For \(\beta ^H\) calibration, we created populations by generating a sufficient number of households to fill the institution in each of the three tested scenarios; 15 : 2, 8 : 2 and 7 : 3. In each household, a single randomly chosen individual was infected (each member with equal probability) by assigning them a presymptomatic disease status P; all other members were marked as susceptible (disease status S). In each day of the simulation, each member of each household was allowed to interact with the infected member, becoming exposed to the disease with probability given in Eq. 2. Upon exposure, they were assigned disease status E. At the beginning of each subsequent day, presymptomatic individuals proceeded to infected statuses I and A, and infected agents were allowed to recover as dictated by Fig. 1b and Supplementary Table S4. This cycle of interaction and recovery within each household was allowed to continue until all infected individuals were recovered from illness.

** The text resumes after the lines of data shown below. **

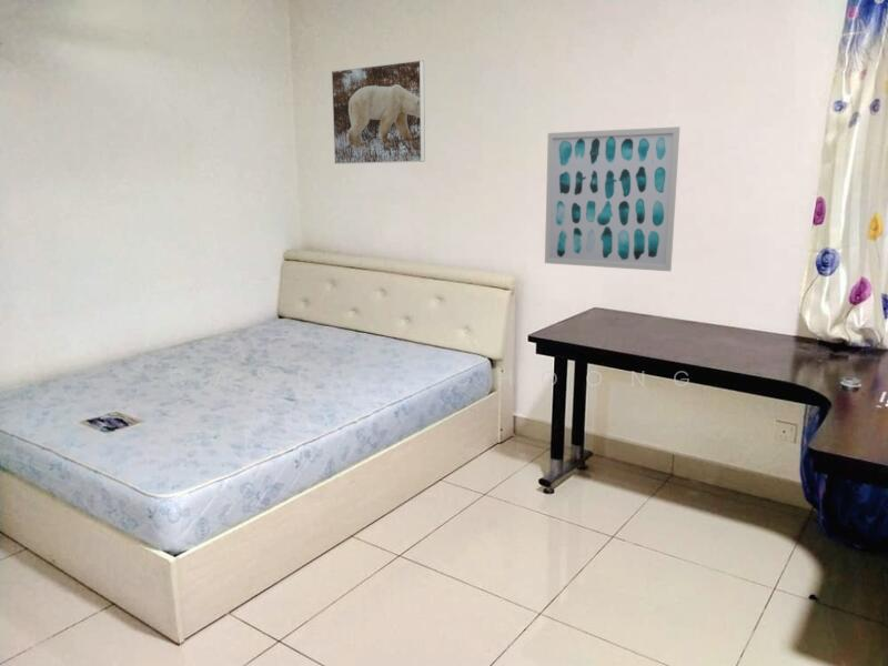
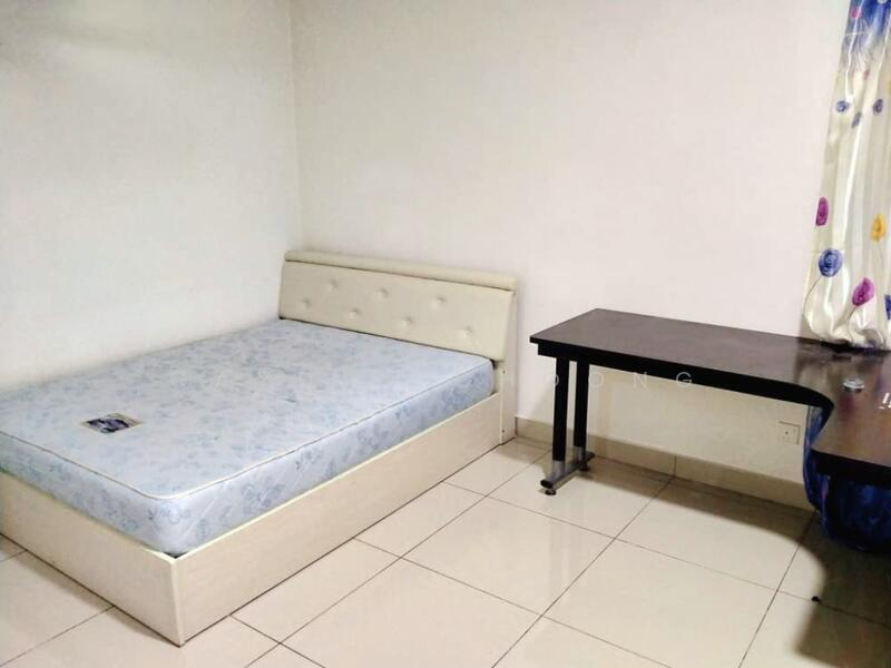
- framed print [331,59,426,165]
- wall art [544,125,682,272]
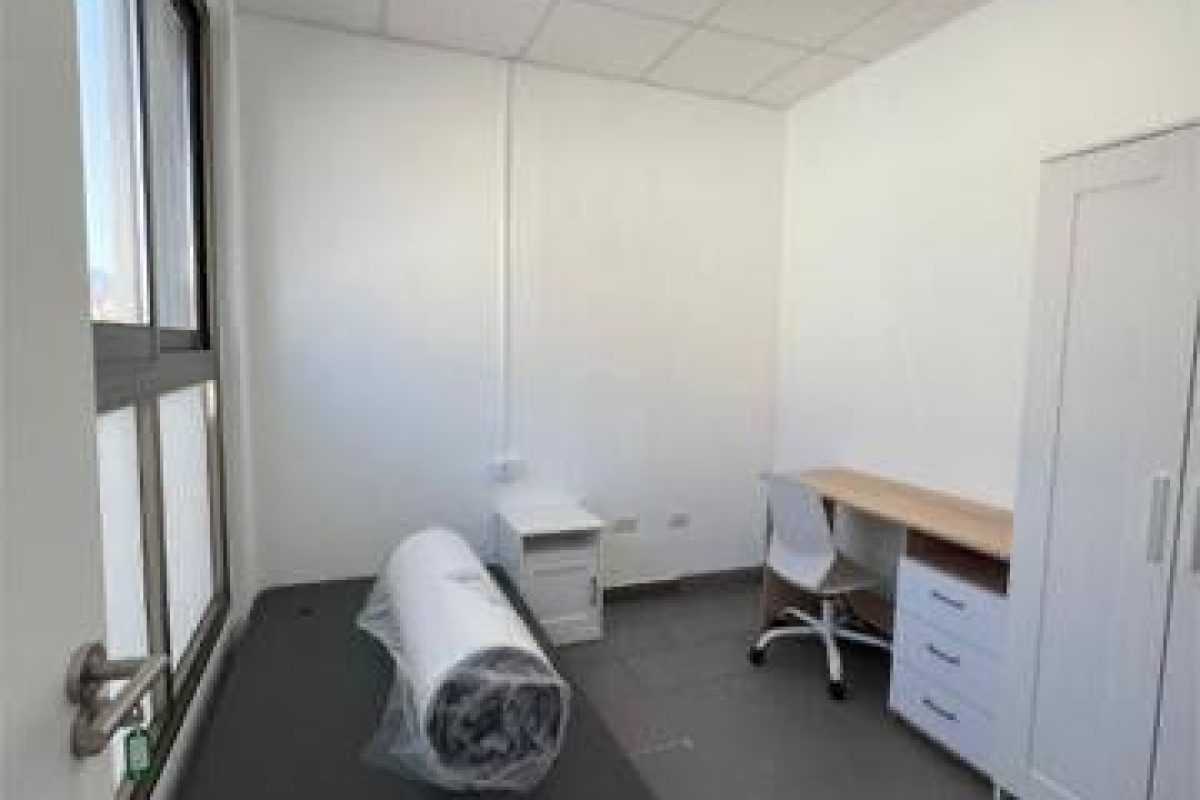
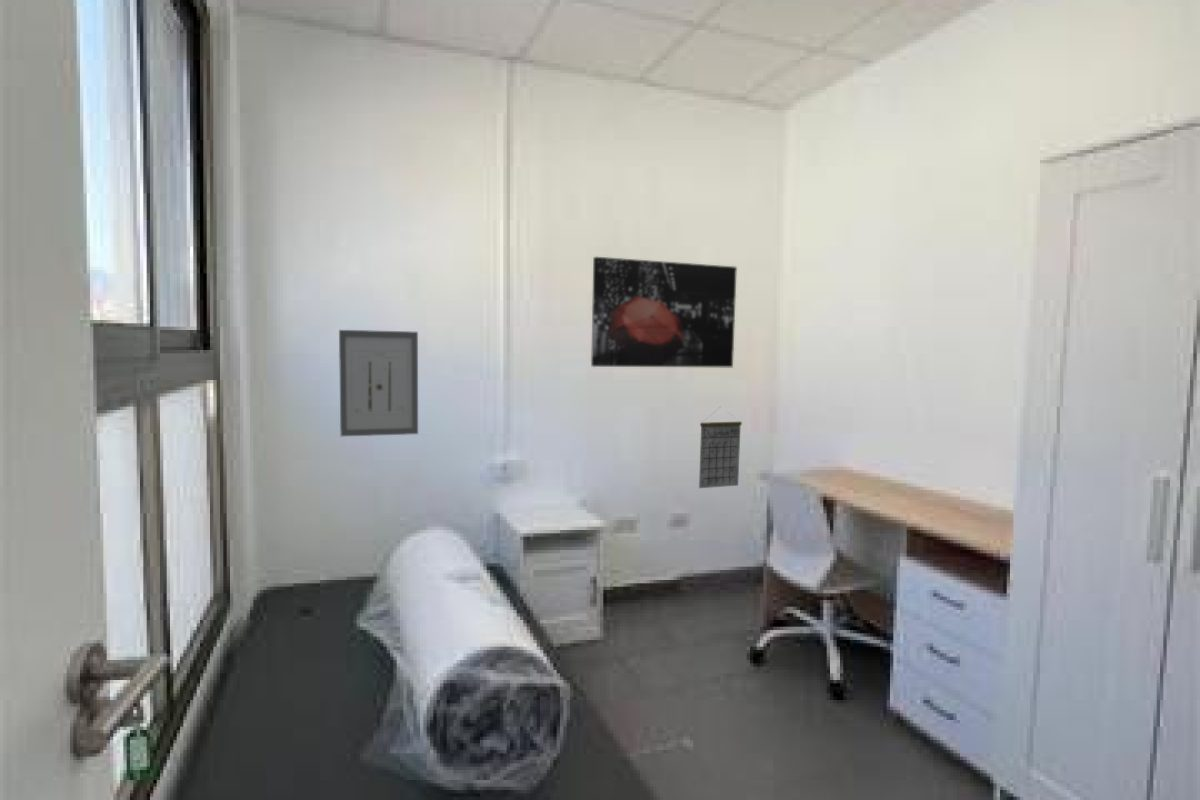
+ calendar [698,407,743,489]
+ wall art [338,329,419,437]
+ wall art [590,256,738,368]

We did not allow exposed agents (status E) to progress to an infectious stage (I or A) since we were interested in finding out how many infections within the household would result from a single infected household member, as opposed to added secondary infections in later days. At the end of each trial, the specific probability of infection (\(\pi _n\)) in each household \(H_n\) was calculated by dividing the number of exposed agents in the household (\(E_n\)) by the size of the household \(|H_n|\) less 1 (accounting for the member initially infected). Single occupant households (\(|H_n|=1\)) were excluded from the calculation. The total probability of infection \(\pi\) was then taken as the mean of all \(\pi _n\), so that

$$\begin{aligned} \pi =\frac{1}{D}\sum _{n}\pi _n=\frac{1}{D}\sum _{|H_n|\ge 2}\frac{E_n}{|H_n|-1}, \end{aligned}$$
(4)

where D represents the total number of multiple occupancy households in the simulation. This modified disease simulation was run for 2000 trials each of different prospective values of \(\beta ^H\) ranging from 0 to 0.21. The means of all corresponding final estimates of the infection rate were taken per value of \(\beta ^H\), and the value corresponding to a infection rate of \(15\%\) was interpolated.

Simplifying assumptions

Our model makes simplifying assumptions that may influence its predictions. For instance, we assume that classrooms are homogeneously mixing and did not take social structure into account. Social structure might slow the spread of COVID-19 in classrooms. We also assumed that public health authorities will respond to a confirmed case by closing the classroom, although in practice, they may keep the class running if they think the case does not represent an infection risk to children or adults. This would reduce the number of student-days lost to closure. Similarly, we did not account for potential contacts between school children outside of classes, although students of a classroom that has been closed may still interact with their classmates outside of school. Other simplifying assumptions are mentioned in the “Discussion” section.